Friday, September 16, 2011

Home sweet home


Today I heard that former Peace Corps volunteers are ineligible to be on the show Survivor. Apparently the shows claims that we’ve “been there, done that.”

Right now I’m currently sitting in my new home for the next two years. Its in a small village, in southern Limpopo province, but first, let me back up and explain how I got here.

About two weeks ago I visited my permanent site for 5 days to check it out before I moved there permanently.  Details about my new home to come. The closest volunteer is about a 30 minute kombi (public transport/”taxi”) ride away. His name is Nick. Figures that I move across the globe and the closest American grew up 3 hours from my hometown. We share the same “shopping town,” which is where we travel on Saturdays to get groceries because the only things you can buy in my village are rice, soda, and tomatoes (literally). Since we live close, Nick and I decided to travel back to our training location together at the end of our visits. That is when the fun began.

Nick and I met in town ready to start the simple journey back to finish up our PC training. Each of us has a bookbag and a totebag, plus Nick was carrying a pair of shoes and a huge pawpaw fruit (similar to papaya). Of course we, and all of our luggage end up squished in the very back of the kombi (taxi) with two other people and about 4 inches of leg room. What we didn’t know then was that on every transfer (we had
about 4 of them) on our 5 hour journey we would end up squeezing into the back, bags flying everywhere, not able to move a muscle, much less take off our jackets, which had begun to make us sweat profusely.
We finally arrived back at our training site, a little sweatier, and a little wiser about packing lightly when using public transport.

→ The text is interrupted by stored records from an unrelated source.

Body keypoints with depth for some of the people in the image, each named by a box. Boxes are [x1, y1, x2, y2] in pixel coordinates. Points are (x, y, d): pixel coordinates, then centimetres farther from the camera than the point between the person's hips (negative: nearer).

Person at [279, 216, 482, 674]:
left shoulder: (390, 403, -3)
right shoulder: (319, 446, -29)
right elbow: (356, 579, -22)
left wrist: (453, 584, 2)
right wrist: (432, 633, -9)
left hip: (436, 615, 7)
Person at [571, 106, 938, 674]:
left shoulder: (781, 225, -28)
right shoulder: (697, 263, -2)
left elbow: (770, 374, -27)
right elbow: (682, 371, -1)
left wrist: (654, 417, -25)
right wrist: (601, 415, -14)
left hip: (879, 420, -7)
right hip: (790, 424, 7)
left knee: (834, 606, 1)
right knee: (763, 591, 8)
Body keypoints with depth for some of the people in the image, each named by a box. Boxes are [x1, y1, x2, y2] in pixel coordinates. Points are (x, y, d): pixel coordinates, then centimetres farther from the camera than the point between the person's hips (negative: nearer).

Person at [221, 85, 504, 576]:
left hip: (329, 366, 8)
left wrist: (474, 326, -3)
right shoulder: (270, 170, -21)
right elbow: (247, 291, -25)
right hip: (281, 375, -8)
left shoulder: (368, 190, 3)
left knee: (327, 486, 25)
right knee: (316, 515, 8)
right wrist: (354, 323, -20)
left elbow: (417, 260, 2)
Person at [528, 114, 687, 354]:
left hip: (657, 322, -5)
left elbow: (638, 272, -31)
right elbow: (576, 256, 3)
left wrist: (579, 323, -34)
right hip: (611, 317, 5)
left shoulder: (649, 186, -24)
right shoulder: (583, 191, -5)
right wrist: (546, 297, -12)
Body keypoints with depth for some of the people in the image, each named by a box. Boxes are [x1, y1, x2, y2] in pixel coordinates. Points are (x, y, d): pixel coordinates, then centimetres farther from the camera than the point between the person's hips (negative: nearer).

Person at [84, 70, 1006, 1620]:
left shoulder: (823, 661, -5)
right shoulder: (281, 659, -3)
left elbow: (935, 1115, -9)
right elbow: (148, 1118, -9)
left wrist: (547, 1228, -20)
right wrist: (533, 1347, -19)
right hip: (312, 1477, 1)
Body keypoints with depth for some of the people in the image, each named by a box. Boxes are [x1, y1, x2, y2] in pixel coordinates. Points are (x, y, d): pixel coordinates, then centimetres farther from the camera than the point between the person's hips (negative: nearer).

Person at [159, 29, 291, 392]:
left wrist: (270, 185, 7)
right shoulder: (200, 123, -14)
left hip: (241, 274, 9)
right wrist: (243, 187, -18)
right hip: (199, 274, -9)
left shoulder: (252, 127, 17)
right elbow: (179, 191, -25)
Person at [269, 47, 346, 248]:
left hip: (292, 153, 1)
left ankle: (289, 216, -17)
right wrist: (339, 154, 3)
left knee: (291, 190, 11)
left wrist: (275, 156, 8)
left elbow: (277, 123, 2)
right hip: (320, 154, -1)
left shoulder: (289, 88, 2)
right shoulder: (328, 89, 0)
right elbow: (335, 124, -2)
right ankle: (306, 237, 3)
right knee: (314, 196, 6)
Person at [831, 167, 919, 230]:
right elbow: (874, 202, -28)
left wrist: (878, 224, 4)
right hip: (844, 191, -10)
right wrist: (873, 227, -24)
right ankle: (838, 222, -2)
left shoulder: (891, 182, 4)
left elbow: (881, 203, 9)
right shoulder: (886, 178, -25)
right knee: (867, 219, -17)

After our site visit we had two more weeks of training which included our final language test (I passed!). We also had a picnic for our training host families that included a spontaneous talent show. I accidentally ended up doing a spontaneous ballroom dancing presentation with another volunteer who dances. The South Africans loved it! On September 8, 2011, I was sworn in as an official Peace Corps volunteer and on Sept. 9 I moved to my tiny village on the side of a hill.

I live with an older man, (his name is either Elias or Silas, I still haven’t been able to figure that out), and his wife, Josephine. Their grandchildren, an 11 yr old boy named Nolo, and a 2 yr old girl named Frenchie.  I live in one room of a cement building off their back patio. It has electricity, but nothing else, including furniture as of now. I was doing everything off the floor, cooking, sleeping, storing things, etc, but I was recently able to aquire some desks from school and a few chairs.

Also, I have recently gotten a Blackberry cellphone plan that has “unlimited” internet access, so I should be able to e-mail more and post pictures more frequently.   I can’t watch youtube videos or download large files, but I can post pictures that I take on my phone and do most anything else. It may seem weird to be a Peace Corps volunteer with a Blackberry, but it was the cheapest and easiest way to get Internet access… welcome to the developing world.